The 19-year-old Texas Tech University student has been attacked on her Facebook page for posting photos of herself posing with dead exotic animals she killed on African hunting trips. Currently, there are two petitions calling for her hide: the first one asks Facebook to take down the photos and the second asks for her to be barred from Africa.
Jones has defended her big game hunting saying that her kills are not only legal but they promote conservation efforts.
And you know what? She's right.
It seems counterintuitive: How can killing animals actually save endangered wildlife?

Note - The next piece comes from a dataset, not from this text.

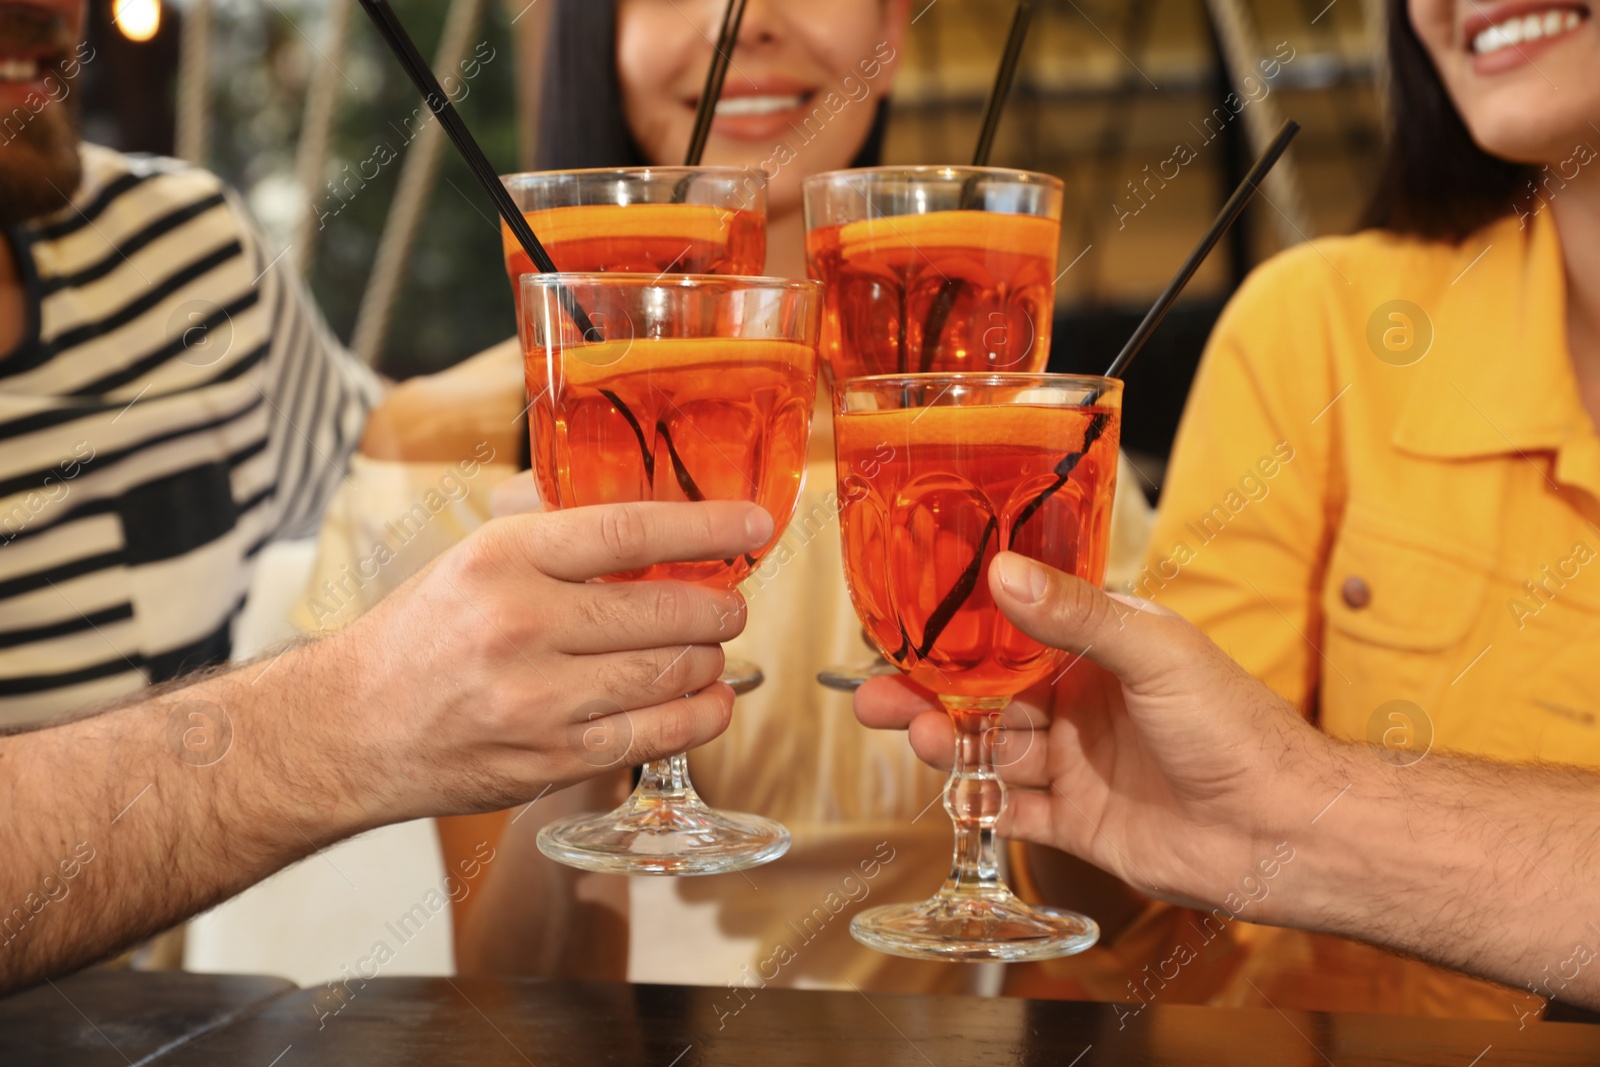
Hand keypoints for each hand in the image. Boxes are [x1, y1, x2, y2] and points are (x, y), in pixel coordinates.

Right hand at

The world is in no danger of running out of chickens. Yet the world has fewer and fewer elephants. lions, tigers, giraffes and so forth. Why? In part it is because no one owns wild animals and consequently they are nuisances rather than resources.
A 2005 paper in the Journal of International Wildlife Law and Policy provides evidence for this phenomenon:
The legalization of white rhinoceros hunting in South Africa motivated private landowners to reintroduce the species onto their lands. As a result, the country saw an increase in white rhinos from fewer than one hundred individuals to more than 11,000, even while a limited number were killed as trophies.
A study done by Peter Lindsey, a conservation biologist with the Univeristy of Zimbabwe in Harare, came to the same conclusion:
Trophy hunting is of key importance to conservation in Africa by creating [financial] incentives to promote and retain wildlife as a land use over vast areas.
Because contrary to what animal rights activists are posting on Jones' Facebook page, the primary threat to endangered animals is not trophy hunting. It's the destruction of the animals' natural habitats and poaching. And as conservationist Mike Norton-Griffiths points out, private ownership curbs both of these issues:
The economic driving force behind both these is the fact that for most landowners the returns available from agriculture greatly exceed those from livestock, so it pays them to plough up the rangelands. Everything is loaded against landowners making money from wildlife…
If Kenya wishes to maintain significant wildlife populations outside its protected areas, then it has to ensure that landowners can gain an income from wildlife that is competitive with what they can earn from agriculture and livestock.
Let the cheerleader hunt. She's saving our wildlife, after all.